We worked out between the two of us, we talked about it. My main concern and my main concern about getting married or anything was security. My security is the property that I purchased for my sons and myself in Montrose. That is why we wanted the pre-nuptial because I was scared that something would happen and we might lose it. We talked about protecting our properties so that they would never come, if anything ever happened that I would still be secure with my own personal property and he would have his personal property in Montrose and that they would never end up in a divorce battle or anything else. That is where that began.

Mr. Tocco testified that under the proposed pre-marital agreement each party waived his or her right in the assets of the estate of the other party. He testified that the appellant refused to sign, because of the following reason:

She told me that she gave me her word that she was not in any way interested in any of my money and that basically she felt that we should trust each other and not have to have something like this and I could believe her and take her for her word.

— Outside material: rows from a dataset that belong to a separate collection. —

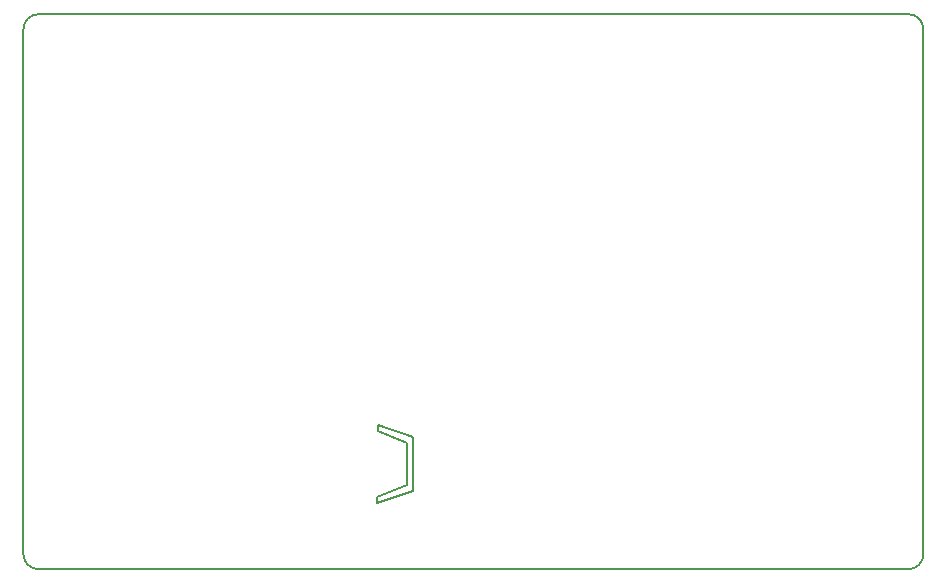
<source format=gbr>
G04 #@! TF.GenerationSoftware,KiCad,Pcbnew,5.99.0-unknown-9aa9857685~131~ubuntu21.04.1*
G04 #@! TF.CreationDate,2021-08-15T16:35:45-05:00*
G04 #@! TF.ProjectId,LED_Pro,4c45445f-5072-46f2-9e6b-696361645f70,rev?*
G04 #@! TF.SameCoordinates,Original*
G04 #@! TF.FileFunction,Profile,NP*
%FSLAX46Y46*%
G04 Gerber Fmt 4.6, Leading zero omitted, Abs format (unit mm)*
G04 Created by KiCad (PCBNEW 5.99.0-unknown-9aa9857685~131~ubuntu21.04.1) date 2021-08-15 16:35:45*
%MOMM*%
%LPD*%
G01*
G04 APERTURE LIST*
G04 #@! TA.AperFunction,Profile*
%ADD10C,0.150000*%
G04 #@! TD*
G04 APERTURE END LIST*
D10*
X82550000Y-110490000D02*
G75*
G02*
X81280000Y-109220000I0J1270000D01*
G01*
X111302800Y-98298000D02*
X111302800Y-98806000D01*
X114300000Y-99314000D02*
X111302800Y-98298000D01*
X114300000Y-103886000D02*
X114300000Y-99314000D01*
X111252000Y-104902000D02*
X114300000Y-103886000D01*
X111252000Y-104394000D02*
X111252000Y-104902000D01*
X113792000Y-103378000D02*
X111252000Y-104394000D01*
X113792000Y-99822000D02*
X113792000Y-103378000D01*
X111302800Y-98806000D02*
X113792000Y-99822000D01*
X81279999Y-64769999D02*
G75*
G02*
X82550000Y-63500000I1270000J-1D01*
G01*
X81280000Y-64770000D02*
X81280000Y-109220000D01*
X82550000Y-110490000D02*
X156210000Y-110490000D01*
X156210000Y-63500000D02*
X82550000Y-63500000D01*
X157480000Y-109220000D02*
G75*
G02*
X156210000Y-110490000I-1270000J0D01*
G01*
X157480000Y-109220000D02*
X157480000Y-64770000D01*
X156210001Y-63499999D02*
G75*
G02*
X157480000Y-64770000I-1J-1270000D01*
G01*
M02*

</source>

[6] The relevant factors to be considered under 401(d) include:

(1) The length of the marriage.

(2) Any prior marriage of either party.

(3) The age, health, station, amount and sources of income, vocational skills, employability, estate, liabilities and needs of each of the parties.

(4) The contribution by one party to the education, training, or increased earning power of the other party.

(5) The opportunity of each party for future acquisitions of capital assets and income.

(6) The sources of income of both parties, including but not limited to medical, retirement, insurance or other benefits.

(7) The contribution or dissipation of each party in the acquisition, preservation, depreciation or appreciation of the marital property, including the contribution of a party as a homemaker.

(8) The value of the property set apart to each party.

(9) The standard of living of the parties established during the marriage.

(10) The economic circumstances of each party, including Federal, State and local tax ramifications, at the time the division of property is to become effective.

(11) Whether the party will be serving as the custodian of any dependent minor children.